Le procès n'a pas encore commencé que la coupable est déjà connue. Nafissatou Diallo (c'est son nom) passera le reste de sa vie à regretter ce maudit jour où elle a rencontré DSK. Que le tribunal lui donne raison ou pas, son destin est scellé : ce sera dorénavant celui d'une paria condamnée à raser les murs et à subir la vindicte des puissants, les regards des vicelards et les chuchotements des bigots. La femme dans ce genre de situation est toujours la suspecte : toutes putes, toutes légères, toutes aguicheuses, est-ce vraiment un cliché ?
Il se produit chaque jour des milliers de viols dans le monde : dans les familles, dans le métro, dans les avions - 1 373 en 2010, rien que dans la ville de New York ! Bon nombre des victimes préfèrent ne pas porter plainte. À quoi bon ? Elles ont peu de chances d'être écoutées et, si le scandale éclate au grand jour, c'est leur bonne foi qui est mise en doute, c'est leur réputation qui est à jamais compromise.
La célébrité de son agresseur présumé aggrave le cas de Nafissatou Diallo. DSK, cela sonne comme JFK : le fric, le pouvoir, le carnet d'adresses ! Avec un nom pareil, on peut tout se permettre : les beaux hôtels, les belles nanas, les bons avocats. D'ailleurs, ces derniers sont formels : leur client sera acquitté comme il l'est déjà par ses nombreux et puissants amis parisiens qui nous jurent ab imo pectore que M. Strauss-Kahn ne peut pas faire ça, ah non, cela ne lui ressemble pas. C'est la faute des comploteurs comme au bon vieux temps de Staline et de Sékou Touré ! C'est la faute de la justice américaine, cette loi de cow-boy qui, sans aucun respect pour les convenances, jette dans le même panier à salade les dealers de Harlem et les notables du 16e.
Officine d'espions
Nafissatou Diallo est impardonnable. Cette poussière de femme sortie des décombres du Bronx a osé enrayer la grande machine de l'Histoire. Par sa faute, DSK ne sera plus ni le plus grand banquier du monde ni le successeur de Louis Napoléon Bonaparte et de De Gaulle. Et cela, on le lui fera payer cher, très cher. Déjà, des millions de dollars sont mobilisés pour la salir. On a jeté à ses trousses toute une officine d'espions, un privilège habituellement réservé aux multinationales et aux États. On va fouiller son passé à New York, mais aussi dans le moindre village de Guinée pour lui trouver les mille et un visages du Mal. On prouvera au monde entier que, si elle n'est pas espionne, elle est sûrement pute, vampire, terroriste ou trafiquante de drogue.

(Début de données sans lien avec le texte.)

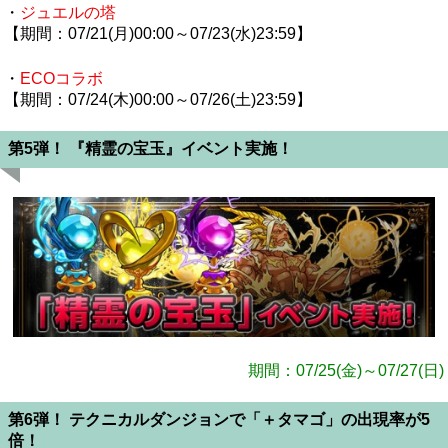
・
ジュエルの塔
【期間：07/21(月)00:00～07/23(水)23:59】
・
ECOコラボ
【期間：07/24(木)00:00～07/26(土)23:59】
第5弾！ 『精霊の宝玉』イベント実施！
期間：07/25(金)～07/27(日)
第6弾！ テクニカルダンジョンで「＋タマゴ」の出現率が5
倍！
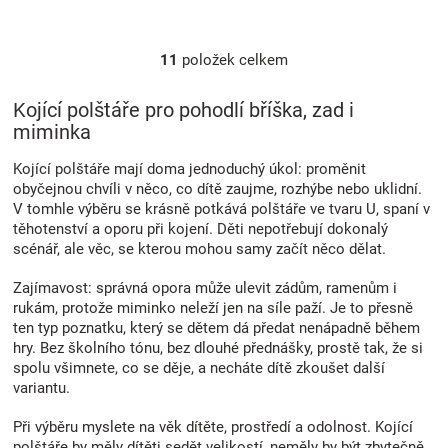
11
položek celkem
O
v
l
Kojící polštáře pro pohodlí bříška, zad i
á
miminka
d
a
Kojící polštáře mají doma jednoduchý úkol: proměnit
c
obyčejnou chvíli v něco, co dítě zaujme, rozhýbe nebo uklidní.
í
V tomhle výběru se krásně potkává polštáře ve tvaru U, spaní v
p
těhotenství a oporu při kojení. Děti nepotřebují dokonalý
r
scénář, ale věc, se kterou mohou samy začít něco dělat.
v
k
Zajímavost: správná opora může ulevit zádům, ramenům i
y
rukám, protože miminko neleží jen na síle paží. Je to přesně
v
ten typ poznatku, který se dětem dá předat nenápadně během
ý
hry. Bez školního tónu, bez dlouhé přednášky, prostě tak, že si
p
spolu všimnete, co se děje, a necháte dítě zkoušet další
i
variantu.
s
u
Při výběru myslete na věk dítěte, prostředí a odolnost. Kojící
polštáře by měly dítěti sedět velikostí, neměly by být zbytečně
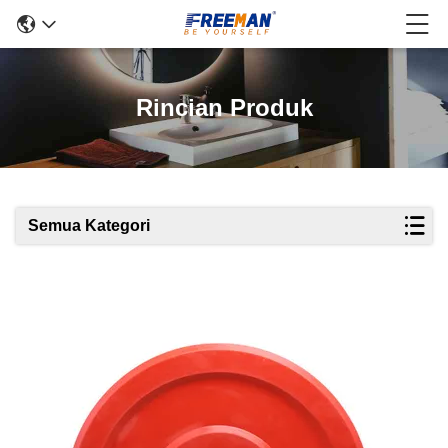
Rincian Produk
Semua Kategori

Nafissatou Diallo est devenue une vedette (la femme de ménage la plus célèbre du monde), mais une vedette silencieuse et invisible dans un feuilleton planétaire où elle tient pourtant le premier rôle. On ne connaît rien de son visage, rien de son passé, rien de sa colère, rien de sa détresse. Personne ne se hasarde à les évoquer. Les sympathies et les indignations vont à Strauss-Kahn et dans une unanimité telle qu'elles ont tendance à confondre innocence et présomption d'innocence. Tout est bon pour sauver le camarade Dominique, quitte à marcher sur le corps de Nafissatou Diallo. Mais, avant même que la redoutable machine du pouvoir et de l'argent ne commence son oeuvre de démolition, elle est déjà anéantie, la pauvre. Elle n'est plus qu'un fantôme qui erre de cachette en cachette en tentant désespérément de dissimuler sa douleur et sa honte sous un informe voile blanc.
TIERNO MONÉNEMBO
Écrivain guinéen, Prix Renaudot 2008.